## Problem details
Write out every line of the listing below without changing a single character.

##############################

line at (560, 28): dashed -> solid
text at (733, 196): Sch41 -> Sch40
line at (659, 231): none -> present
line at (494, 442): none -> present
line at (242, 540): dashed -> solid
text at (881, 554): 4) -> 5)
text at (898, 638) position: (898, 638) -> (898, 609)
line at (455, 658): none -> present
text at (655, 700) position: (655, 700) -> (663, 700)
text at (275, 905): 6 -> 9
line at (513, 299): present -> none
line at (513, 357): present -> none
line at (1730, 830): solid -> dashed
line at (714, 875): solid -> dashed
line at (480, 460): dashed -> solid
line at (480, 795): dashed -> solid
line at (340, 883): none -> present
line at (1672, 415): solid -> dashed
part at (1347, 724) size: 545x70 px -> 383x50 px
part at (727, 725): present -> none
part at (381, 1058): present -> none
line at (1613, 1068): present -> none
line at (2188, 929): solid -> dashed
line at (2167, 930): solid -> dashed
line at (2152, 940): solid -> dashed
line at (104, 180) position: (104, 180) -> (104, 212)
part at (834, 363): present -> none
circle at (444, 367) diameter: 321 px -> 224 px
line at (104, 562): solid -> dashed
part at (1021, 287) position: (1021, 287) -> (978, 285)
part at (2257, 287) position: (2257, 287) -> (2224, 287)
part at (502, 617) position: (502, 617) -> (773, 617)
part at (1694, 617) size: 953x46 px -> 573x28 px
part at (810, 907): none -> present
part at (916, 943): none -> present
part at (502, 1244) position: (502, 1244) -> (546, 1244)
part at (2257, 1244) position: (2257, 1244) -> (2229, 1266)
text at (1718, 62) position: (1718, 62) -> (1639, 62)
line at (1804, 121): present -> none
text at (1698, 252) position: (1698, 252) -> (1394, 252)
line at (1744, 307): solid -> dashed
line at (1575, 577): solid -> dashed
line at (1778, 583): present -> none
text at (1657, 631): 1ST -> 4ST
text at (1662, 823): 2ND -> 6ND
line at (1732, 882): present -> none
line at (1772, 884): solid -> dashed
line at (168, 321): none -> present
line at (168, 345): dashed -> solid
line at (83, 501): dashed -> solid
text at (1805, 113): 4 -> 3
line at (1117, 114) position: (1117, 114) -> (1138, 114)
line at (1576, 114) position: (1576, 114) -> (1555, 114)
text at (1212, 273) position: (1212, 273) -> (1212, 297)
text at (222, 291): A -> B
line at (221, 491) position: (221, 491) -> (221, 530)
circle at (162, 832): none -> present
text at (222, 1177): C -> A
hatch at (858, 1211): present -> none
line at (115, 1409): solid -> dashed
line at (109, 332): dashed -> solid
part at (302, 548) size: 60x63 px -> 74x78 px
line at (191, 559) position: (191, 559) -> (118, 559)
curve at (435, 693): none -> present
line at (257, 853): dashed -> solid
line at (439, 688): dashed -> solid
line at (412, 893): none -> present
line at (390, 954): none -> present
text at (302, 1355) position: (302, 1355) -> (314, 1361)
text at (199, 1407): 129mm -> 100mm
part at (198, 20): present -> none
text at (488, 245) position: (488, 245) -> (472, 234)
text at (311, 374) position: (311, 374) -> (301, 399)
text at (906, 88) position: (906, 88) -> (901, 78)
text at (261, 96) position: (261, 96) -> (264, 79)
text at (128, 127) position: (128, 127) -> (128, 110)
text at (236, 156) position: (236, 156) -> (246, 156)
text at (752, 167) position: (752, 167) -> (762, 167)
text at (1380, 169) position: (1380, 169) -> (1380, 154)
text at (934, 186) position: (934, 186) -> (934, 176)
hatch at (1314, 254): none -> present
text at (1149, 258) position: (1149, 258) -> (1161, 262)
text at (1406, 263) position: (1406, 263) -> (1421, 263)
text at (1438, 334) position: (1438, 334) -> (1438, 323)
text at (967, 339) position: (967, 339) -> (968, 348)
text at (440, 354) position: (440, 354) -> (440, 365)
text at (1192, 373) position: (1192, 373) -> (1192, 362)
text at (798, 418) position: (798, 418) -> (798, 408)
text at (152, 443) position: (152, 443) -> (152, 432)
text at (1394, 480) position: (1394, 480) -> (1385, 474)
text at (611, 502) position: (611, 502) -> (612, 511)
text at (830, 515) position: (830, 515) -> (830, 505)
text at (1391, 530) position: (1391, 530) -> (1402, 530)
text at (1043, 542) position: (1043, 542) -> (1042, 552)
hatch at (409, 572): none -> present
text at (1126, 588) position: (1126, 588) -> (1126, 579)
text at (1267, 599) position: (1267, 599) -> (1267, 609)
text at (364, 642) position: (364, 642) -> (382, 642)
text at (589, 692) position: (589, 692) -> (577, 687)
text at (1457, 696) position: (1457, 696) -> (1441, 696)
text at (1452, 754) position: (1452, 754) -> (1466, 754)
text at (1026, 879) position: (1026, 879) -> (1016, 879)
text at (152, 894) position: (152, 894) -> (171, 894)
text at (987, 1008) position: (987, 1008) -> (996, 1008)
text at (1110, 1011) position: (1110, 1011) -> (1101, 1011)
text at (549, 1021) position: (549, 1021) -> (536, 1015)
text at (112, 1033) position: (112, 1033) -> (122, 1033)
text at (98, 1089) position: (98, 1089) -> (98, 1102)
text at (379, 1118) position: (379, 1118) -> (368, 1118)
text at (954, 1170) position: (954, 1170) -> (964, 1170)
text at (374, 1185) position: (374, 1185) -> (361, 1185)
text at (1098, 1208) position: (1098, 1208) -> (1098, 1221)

##############################

## Answer for the task
line at (560, 28): dashed -> solid
text at (733, 196): Sch41 -> Sch40
line at (659, 231): none -> present
line at (494, 442): none -> present
line at (242, 540): dashed -> solid
text at (881, 554): 4) -> 5)
text at (898, 638) position: (898, 638) -> (898, 609)
line at (455, 658): none -> present
text at (655, 700) position: (655, 700) -> (663, 700)
text at (275, 905): 6 -> 9
line at (513, 299): present -> none
line at (513, 357): present -> none
line at (1730, 830): solid -> dashed
line at (714, 875): solid -> dashed
line at (480, 460): dashed -> solid
line at (480, 795): dashed -> solid
line at (340, 883): none -> present
line at (1672, 415): solid -> dashed
part at (1347, 724) size: 545x70 px -> 383x50 px
part at (727, 725): present -> none
part at (381, 1058): present -> none
line at (1613, 1068): present -> none
line at (2188, 929): solid -> dashed
line at (2167, 930): solid -> dashed
line at (2152, 940): solid -> dashed
line at (104, 180) position: (104, 180) -> (104, 212)
part at (834, 363): present -> none
circle at (444, 367) diameter: 321 px -> 224 px
line at (104, 562): solid -> dashed
part at (1021, 287) position: (1021, 287) -> (978, 285)
part at (2257, 287) position: (2257, 287) -> (2224, 287)
part at (502, 617) position: (502, 617) -> (773, 617)
part at (1694, 617) size: 953x46 px -> 573x28 px
part at (810, 907): none -> present
part at (916, 943): none -> present
part at (502, 1244) position: (502, 1244) -> (546, 1244)
part at (2257, 1244) position: (2257, 1244) -> (2229, 1266)
text at (1718, 62) position: (1718, 62) -> (1639, 62)
line at (1804, 121): present -> none
text at (1698, 252) position: (1698, 252) -> (1394, 252)
line at (1744, 307): solid -> dashed
line at (1575, 577): solid -> dashed
line at (1778, 583): present -> none
text at (1657, 631): 1ST -> 4ST
text at (1662, 823): 2ND -> 6ND
line at (1732, 882): present -> none
line at (1772, 884): solid -> dashed
line at (168, 321): none -> present
line at (168, 345): dashed -> solid
line at (83, 501): dashed -> solid
text at (1805, 113): 4 -> 3
line at (1117, 114) position: (1117, 114) -> (1138, 114)
line at (1576, 114) position: (1576, 114) -> (1555, 114)
text at (1212, 273) position: (1212, 273) -> (1212, 297)
text at (222, 291): A -> B
line at (221, 491) position: (221, 491) -> (221, 530)
circle at (162, 832): none -> present
text at (222, 1177): C -> A
hatch at (858, 1211): present -> none
line at (115, 1409): solid -> dashed
line at (109, 332): dashed -> solid
part at (302, 548) size: 60x63 px -> 74x78 px
line at (191, 559) position: (191, 559) -> (118, 559)
curve at (435, 693): none -> present
line at (257, 853): dashed -> solid
line at (439, 688): dashed -> solid
line at (412, 893): none -> present
line at (390, 954): none -> present
text at (302, 1355) position: (302, 1355) -> (314, 1361)
text at (199, 1407): 129mm -> 100mm
part at (198, 20): present -> none
text at (488, 245) position: (488, 245) -> (472, 234)
text at (311, 374) position: (311, 374) -> (301, 399)
text at (906, 88) position: (906, 88) -> (901, 78)
text at (261, 96) position: (261, 96) -> (264, 79)
text at (128, 127) position: (128, 127) -> (128, 110)
text at (236, 156) position: (236, 156) -> (246, 156)
text at (752, 167) position: (752, 167) -> (762, 167)
text at (1380, 169) position: (1380, 169) -> (1380, 154)
text at (934, 186) position: (934, 186) -> (934, 176)
hatch at (1314, 254): none -> present
text at (1149, 258) position: (1149, 258) -> (1161, 262)
text at (1406, 263) position: (1406, 263) -> (1421, 263)
text at (1438, 334) position: (1438, 334) -> (1438, 323)
text at (967, 339) position: (967, 339) -> (968, 348)
text at (440, 354) position: (440, 354) -> (440, 365)
text at (1192, 373) position: (1192, 373) -> (1192, 362)
text at (798, 418) position: (798, 418) -> (798, 408)
text at (152, 443) position: (152, 443) -> (152, 432)
text at (1394, 480) position: (1394, 480) -> (1385, 474)
text at (611, 502) position: (611, 502) -> (612, 511)
text at (830, 515) position: (830, 515) -> (830, 505)
text at (1391, 530) position: (1391, 530) -> (1402, 530)
text at (1043, 542) position: (1043, 542) -> (1042, 552)
hatch at (409, 572): none -> present
text at (1126, 588) position: (1126, 588) -> (1126, 579)
text at (1267, 599) position: (1267, 599) -> (1267, 609)
text at (364, 642) position: (364, 642) -> (382, 642)
text at (589, 692) position: (589, 692) -> (577, 687)
text at (1457, 696) position: (1457, 696) -> (1441, 696)
text at (1452, 754) position: (1452, 754) -> (1466, 754)
text at (1026, 879) position: (1026, 879) -> (1016, 879)
text at (152, 894) position: (152, 894) -> (171, 894)
text at (987, 1008) position: (987, 1008) -> (996, 1008)
text at (1110, 1011) position: (1110, 1011) -> (1101, 1011)
text at (549, 1021) position: (549, 1021) -> (536, 1015)
text at (112, 1033) position: (112, 1033) -> (122, 1033)
text at (98, 1089) position: (98, 1089) -> (98, 1102)
text at (379, 1118) position: (379, 1118) -> (368, 1118)
text at (954, 1170) position: (954, 1170) -> (964, 1170)
text at (374, 1185) position: (374, 1185) -> (361, 1185)
text at (1098, 1208) position: (1098, 1208) -> (1098, 1221)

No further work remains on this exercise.